--- The data ---

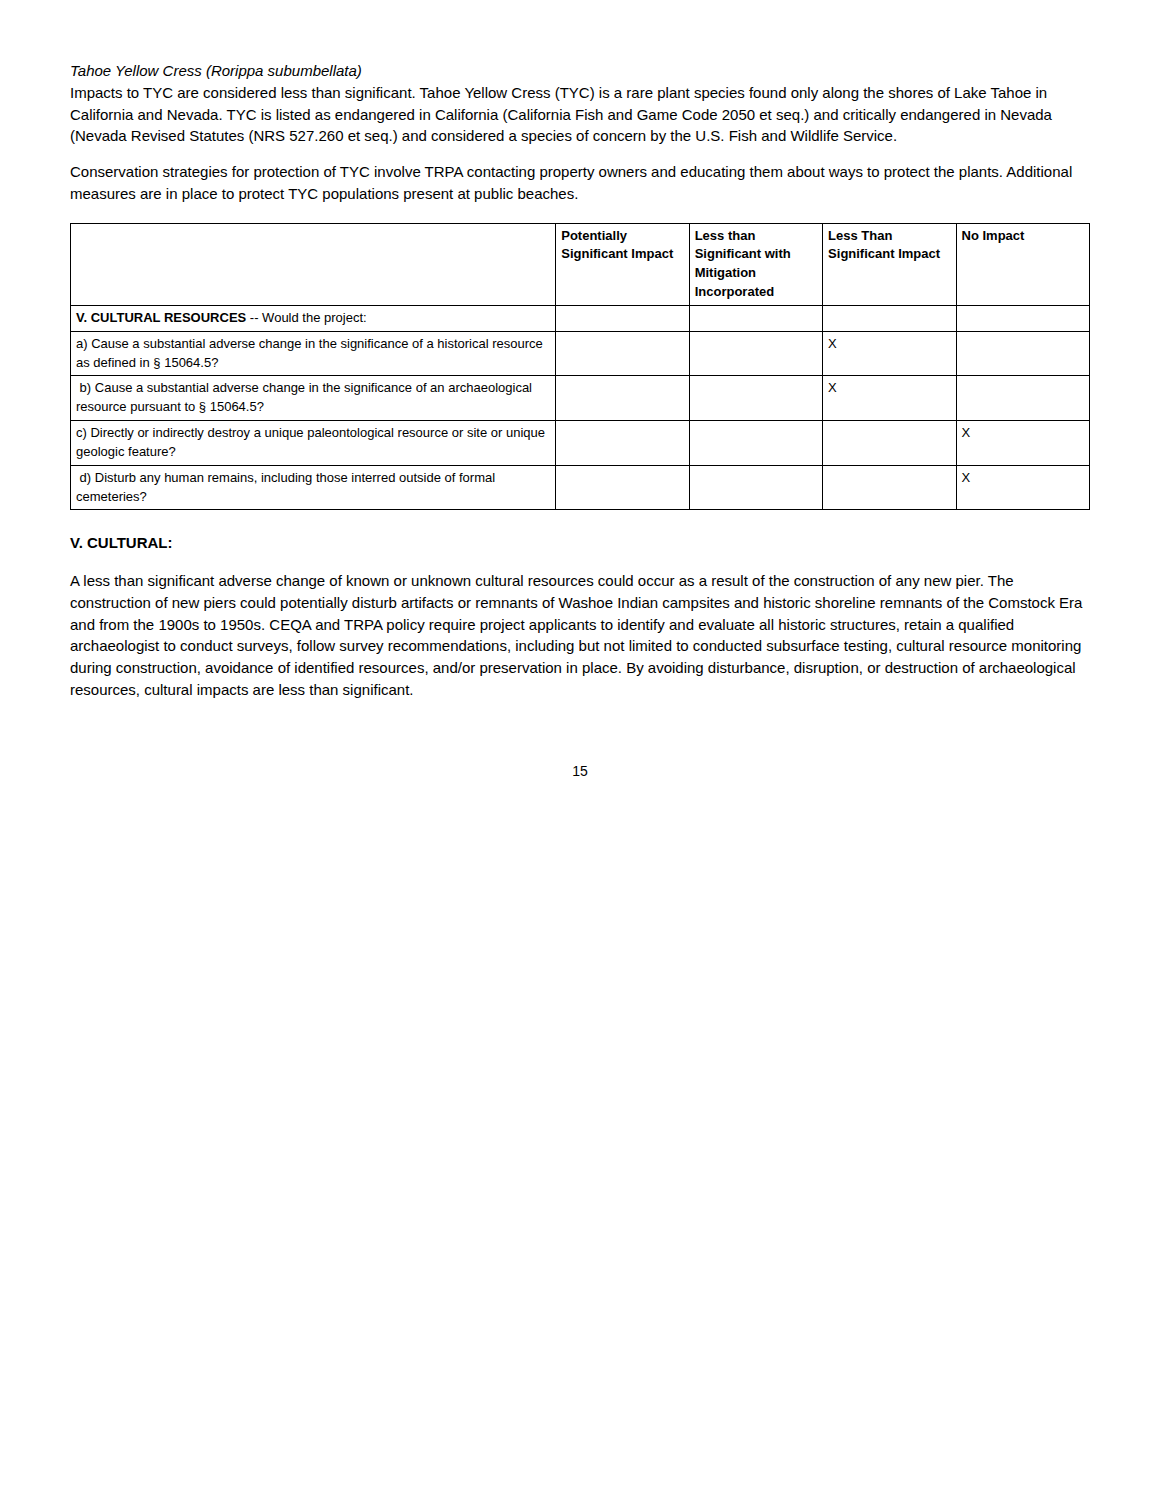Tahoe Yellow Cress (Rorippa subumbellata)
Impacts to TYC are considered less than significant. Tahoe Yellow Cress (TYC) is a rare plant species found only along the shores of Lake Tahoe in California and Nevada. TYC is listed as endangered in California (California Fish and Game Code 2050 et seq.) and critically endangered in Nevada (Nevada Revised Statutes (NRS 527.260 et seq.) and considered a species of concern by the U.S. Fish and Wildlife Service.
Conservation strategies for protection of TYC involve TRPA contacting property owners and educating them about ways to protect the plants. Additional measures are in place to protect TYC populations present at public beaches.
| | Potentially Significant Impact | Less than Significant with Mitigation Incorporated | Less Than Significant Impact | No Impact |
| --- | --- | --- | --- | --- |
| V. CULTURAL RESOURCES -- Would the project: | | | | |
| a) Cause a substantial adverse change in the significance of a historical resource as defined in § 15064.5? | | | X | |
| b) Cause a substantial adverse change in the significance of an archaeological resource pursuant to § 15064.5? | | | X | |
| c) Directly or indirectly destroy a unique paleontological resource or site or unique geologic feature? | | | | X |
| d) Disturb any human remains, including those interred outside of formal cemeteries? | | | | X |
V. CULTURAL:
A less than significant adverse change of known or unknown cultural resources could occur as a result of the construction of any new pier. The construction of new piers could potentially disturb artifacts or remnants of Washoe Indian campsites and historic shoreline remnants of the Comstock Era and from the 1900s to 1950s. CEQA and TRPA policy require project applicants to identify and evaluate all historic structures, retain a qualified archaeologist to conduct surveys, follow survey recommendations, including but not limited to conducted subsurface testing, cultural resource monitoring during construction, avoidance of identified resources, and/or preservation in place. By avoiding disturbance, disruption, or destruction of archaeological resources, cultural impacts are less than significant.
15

---
--- The data ---

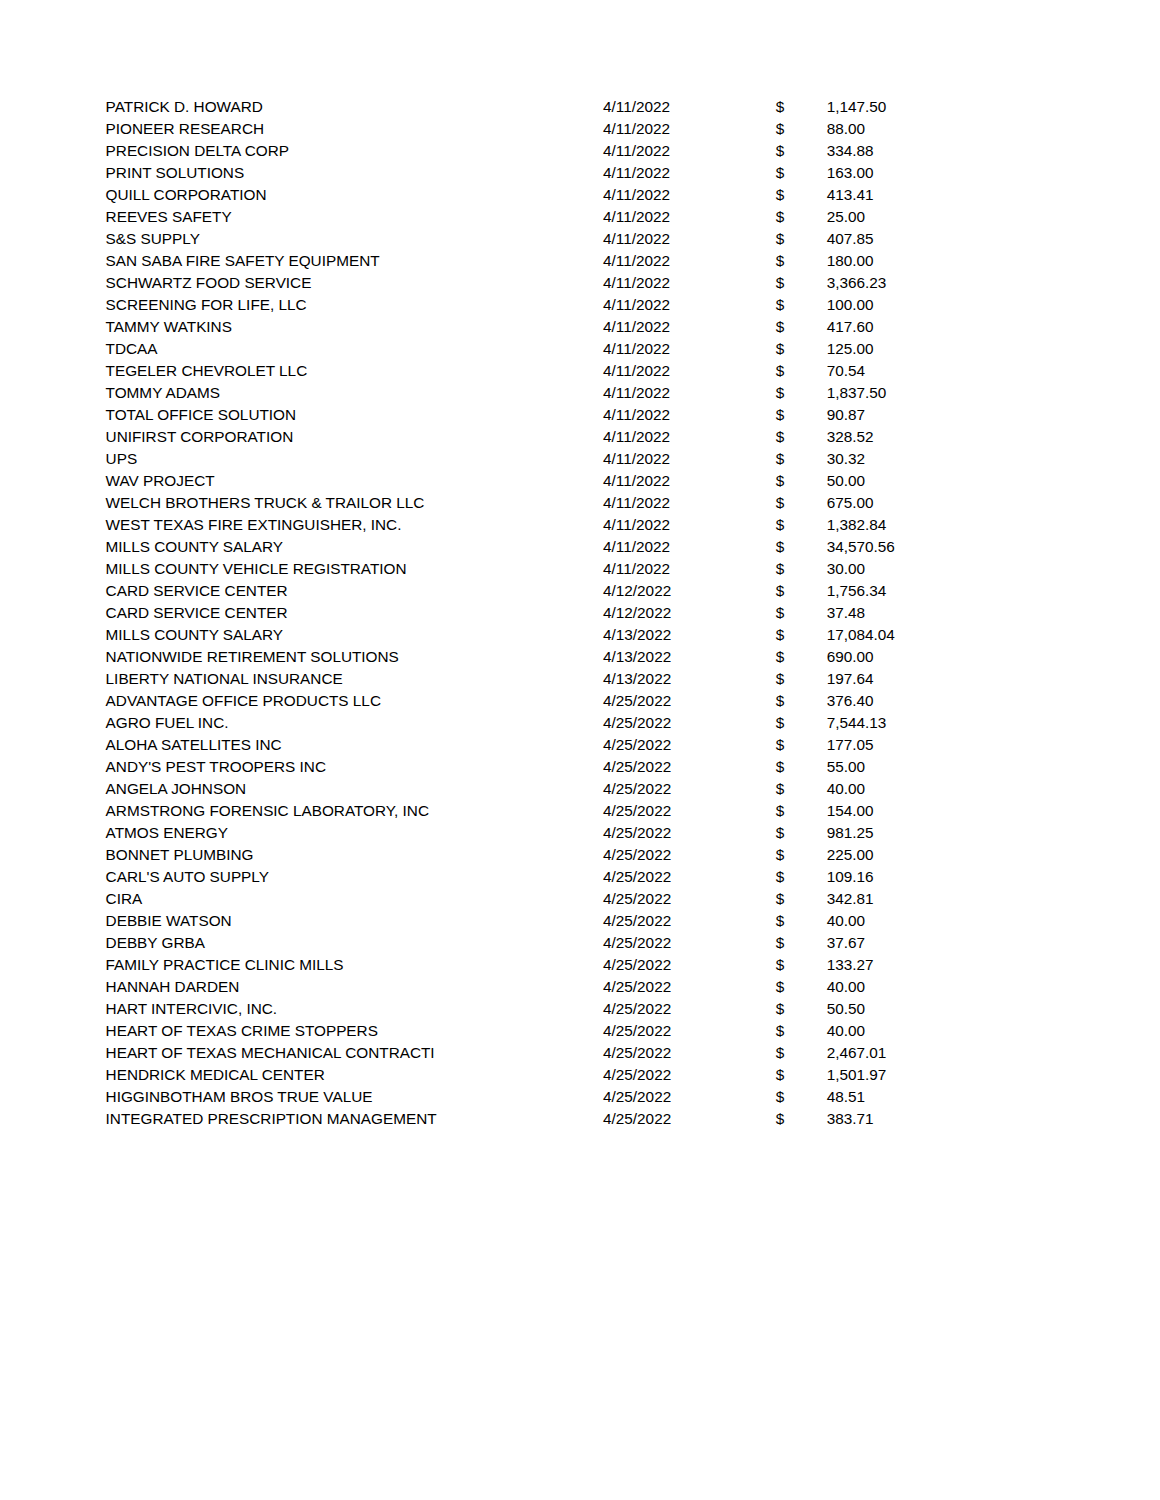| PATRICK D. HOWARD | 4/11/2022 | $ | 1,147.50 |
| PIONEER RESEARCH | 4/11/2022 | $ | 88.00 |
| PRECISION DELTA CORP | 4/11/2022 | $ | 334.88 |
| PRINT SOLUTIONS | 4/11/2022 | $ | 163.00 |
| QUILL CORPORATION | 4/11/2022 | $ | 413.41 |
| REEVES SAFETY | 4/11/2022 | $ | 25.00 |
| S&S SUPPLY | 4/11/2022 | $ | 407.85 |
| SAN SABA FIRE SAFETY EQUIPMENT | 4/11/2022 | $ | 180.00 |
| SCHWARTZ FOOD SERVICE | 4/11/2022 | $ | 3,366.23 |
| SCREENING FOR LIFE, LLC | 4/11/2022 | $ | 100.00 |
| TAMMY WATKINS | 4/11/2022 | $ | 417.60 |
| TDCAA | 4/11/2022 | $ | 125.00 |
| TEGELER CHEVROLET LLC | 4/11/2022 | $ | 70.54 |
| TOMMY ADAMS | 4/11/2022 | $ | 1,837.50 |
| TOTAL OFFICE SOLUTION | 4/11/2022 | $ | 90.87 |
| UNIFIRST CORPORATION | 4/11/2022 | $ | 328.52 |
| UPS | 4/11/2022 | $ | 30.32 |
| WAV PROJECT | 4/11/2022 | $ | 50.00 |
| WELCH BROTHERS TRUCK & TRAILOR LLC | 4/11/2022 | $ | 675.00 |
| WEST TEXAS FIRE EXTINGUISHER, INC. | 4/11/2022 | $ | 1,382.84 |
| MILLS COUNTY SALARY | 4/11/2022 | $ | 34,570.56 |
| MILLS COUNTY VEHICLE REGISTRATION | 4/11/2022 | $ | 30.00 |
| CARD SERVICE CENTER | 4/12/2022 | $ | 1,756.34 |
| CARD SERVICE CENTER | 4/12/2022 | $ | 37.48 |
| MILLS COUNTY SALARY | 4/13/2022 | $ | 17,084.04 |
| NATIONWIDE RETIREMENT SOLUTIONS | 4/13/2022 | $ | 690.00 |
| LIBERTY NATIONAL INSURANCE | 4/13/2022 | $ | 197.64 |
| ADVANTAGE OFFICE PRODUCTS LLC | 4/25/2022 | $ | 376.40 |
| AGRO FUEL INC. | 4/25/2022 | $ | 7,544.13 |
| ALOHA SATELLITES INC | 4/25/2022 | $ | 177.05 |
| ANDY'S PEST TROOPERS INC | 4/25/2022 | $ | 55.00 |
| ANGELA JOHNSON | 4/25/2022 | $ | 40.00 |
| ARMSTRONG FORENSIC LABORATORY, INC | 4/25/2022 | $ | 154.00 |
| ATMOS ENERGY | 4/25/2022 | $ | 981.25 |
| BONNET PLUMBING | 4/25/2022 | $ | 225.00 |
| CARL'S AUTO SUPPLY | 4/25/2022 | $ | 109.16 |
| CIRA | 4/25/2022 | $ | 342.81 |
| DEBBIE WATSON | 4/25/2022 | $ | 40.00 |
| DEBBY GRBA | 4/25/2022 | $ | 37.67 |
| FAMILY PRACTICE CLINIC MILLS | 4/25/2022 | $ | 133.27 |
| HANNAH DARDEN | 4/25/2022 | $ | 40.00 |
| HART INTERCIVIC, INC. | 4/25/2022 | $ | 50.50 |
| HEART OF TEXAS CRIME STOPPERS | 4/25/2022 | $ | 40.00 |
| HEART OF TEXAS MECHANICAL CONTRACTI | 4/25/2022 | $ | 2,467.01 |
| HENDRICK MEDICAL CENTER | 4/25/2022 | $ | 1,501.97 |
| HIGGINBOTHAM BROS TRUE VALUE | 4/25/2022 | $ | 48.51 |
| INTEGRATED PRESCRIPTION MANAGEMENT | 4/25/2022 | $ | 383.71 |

---

Starting at the line above that holds "4/13/2022 | $ | 197.64 |" and ending at the line that holds "4/25/2022 | $ | 55.00 |", transcribe each line exactly and include no other lines.

| LIBERTY NATIONAL INSURANCE | 4/13/2022 | $ | 197.64 |
| ADVANTAGE OFFICE PRODUCTS LLC | 4/25/2022 | $ | 376.40 |
| AGRO FUEL INC. | 4/25/2022 | $ | 7,544.13 |
| ALOHA SATELLITES INC | 4/25/2022 | $ | 177.05 |
| ANDY'S PEST TROOPERS INC | 4/25/2022 | $ | 55.00 |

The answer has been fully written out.